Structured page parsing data
************

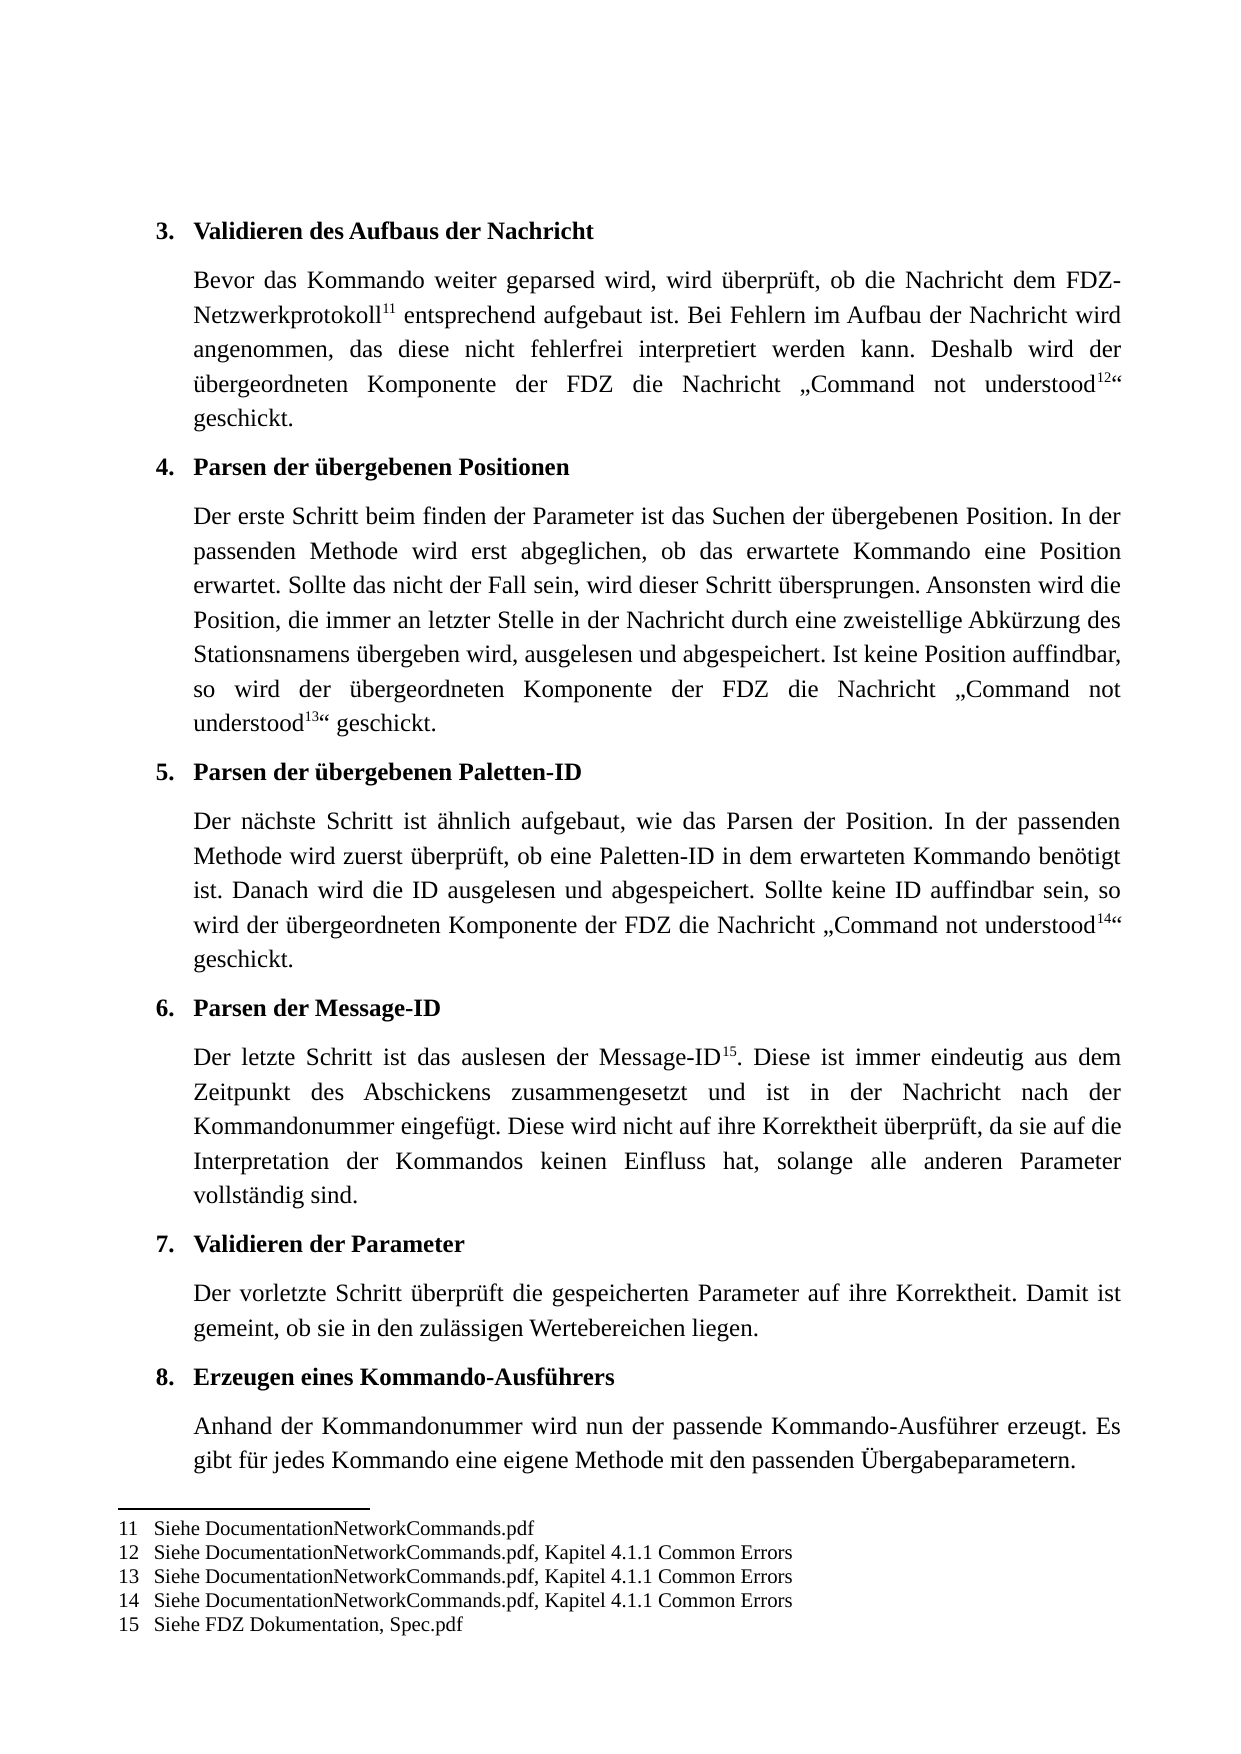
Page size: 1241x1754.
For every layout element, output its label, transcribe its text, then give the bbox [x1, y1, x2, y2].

list Siehe DocumentationNetworkCommands.pdf [118, 1516, 1122, 1539]
list Bevor das Kommando weiter geparsed wird, wird überprüft, ob die Nachricht dem FDZ-Netzwerkprotokoll entsprechend aufgebaut ist. Bei Fehlern im Aufbau der Nachricht wird angenommen, das diese nicht fehlerfrei interpretiert werden kann. Deshalb wird der übergeordneten Komponente der FDZ die Nachricht „Command not understood“ geschickt. [156, 265, 1122, 432]
list Der erste Schritt beim finden der Parameter ist das Suchen der übergebenen Position. In der passenden Methode wird erst abgeglichen, ob das erwartete Kommando eine Position erwartet. Sollte das nicht der Fall sein, wird dieser Schritt übersprungen. Ansonsten wird die Position, die immer an letzter Stelle in der Nachricht durch eine zweistellige Abkürzung des Stationsnamens übergeben wird, ausgelesen und abgespeichert. Ist keine Position auffindbar, so wird der übergeordneten Komponente der FDZ die Nachricht „Command not understood“ geschickt. [156, 501, 1122, 737]
list Parsen der übergebenen Positionen [156, 452, 1122, 481]
list Parsen der übergebenen Paletten-ID [156, 757, 1122, 786]
list Erzeugen eines Kommando-Ausführers [156, 1362, 1122, 1391]
list Der vorletzte Schritt überprüft die gespeicherten Parameter auf ihre Korrektheit. Damit ist gemeint, ob sie in den zulässigen Wertebereichen liegen. [156, 1278, 1122, 1342]
list Validieren der Parameter [156, 1229, 1122, 1258]
list Validieren des Aufbaus der Nachricht [156, 216, 1122, 245]
list Anhand der Kommandonummer wird nun der passende Kommando-Ausführer erzeugt. Es gibt für jedes Kommando eine eigene Methode mit den passenden Übergabeparametern. [156, 1411, 1122, 1474]
list Der letzte Schritt ist das auslesen der Message-ID. Diese ist immer eindeutig aus dem Zeitpunkt des Abschickens zusammengesetzt und ist in der Nachricht nach der Kommandonummer eingefügt. Diese wird nicht auf ihre Korrektheit überprüft, da sie auf die Interpretation der Kommandos keinen Einfluss hat, solange alle anderen Parameter vollständig sind. [156, 1042, 1122, 1209]
list Parsen der Message-ID [156, 993, 1122, 1022]
list Siehe DocumentationNetworkCommands.pdf, Kapitel 4.1.1 Common Errors [118, 1588, 1122, 1612]
list Siehe DocumentationNetworkCommands.pdf, Kapitel 4.1.1 Common Errors [118, 1564, 1122, 1588]
list Siehe DocumentationNetworkCommands.pdf, Kapitel 4.1.1 Common Errors [118, 1539, 1122, 1564]
list Der nächste Schritt ist ähnlich aufgebaut, wie das Parsen der Position. In der passenden Methode wird zuerst überprüft, ob eine Paletten-ID in dem erwarteten Kommando benötigt ist. Danach wird die ID ausgelesen und abgespeichert. Sollte keine ID auffindbar sein, so wird der übergeordneten Komponente der FDZ die Nachricht „Command not understood“ geschickt. [156, 806, 1122, 973]
list Siehe FDZ Dokumentation, Spec.pdf [118, 1612, 1122, 1636]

************

DIRECTIONS FOR THIS TASK: Spot every line in the entries that includes the word "Parsen", and copy each one out.

WRITTEN RESPONSE:
list Parsen der übergebenen Positionen [156, 452, 1122, 481]
list Parsen der übergebenen Paletten-ID [156, 757, 1122, 786]
list Parsen der Message-ID [156, 993, 1122, 1022]
list Der nächste Schritt ist ähnlich aufgebaut, wie das Parsen der Position. In der passenden Methode wird zuerst überprüft, ob eine Paletten-ID in dem erwarteten Kommando benötigt ist. Danach wird die ID ausgelesen und abgespeichert. Sollte keine ID auffindbar sein, so wird der übergeordneten Komponente der FDZ die Nachricht „Command not understood“ geschickt. [156, 806, 1122, 973]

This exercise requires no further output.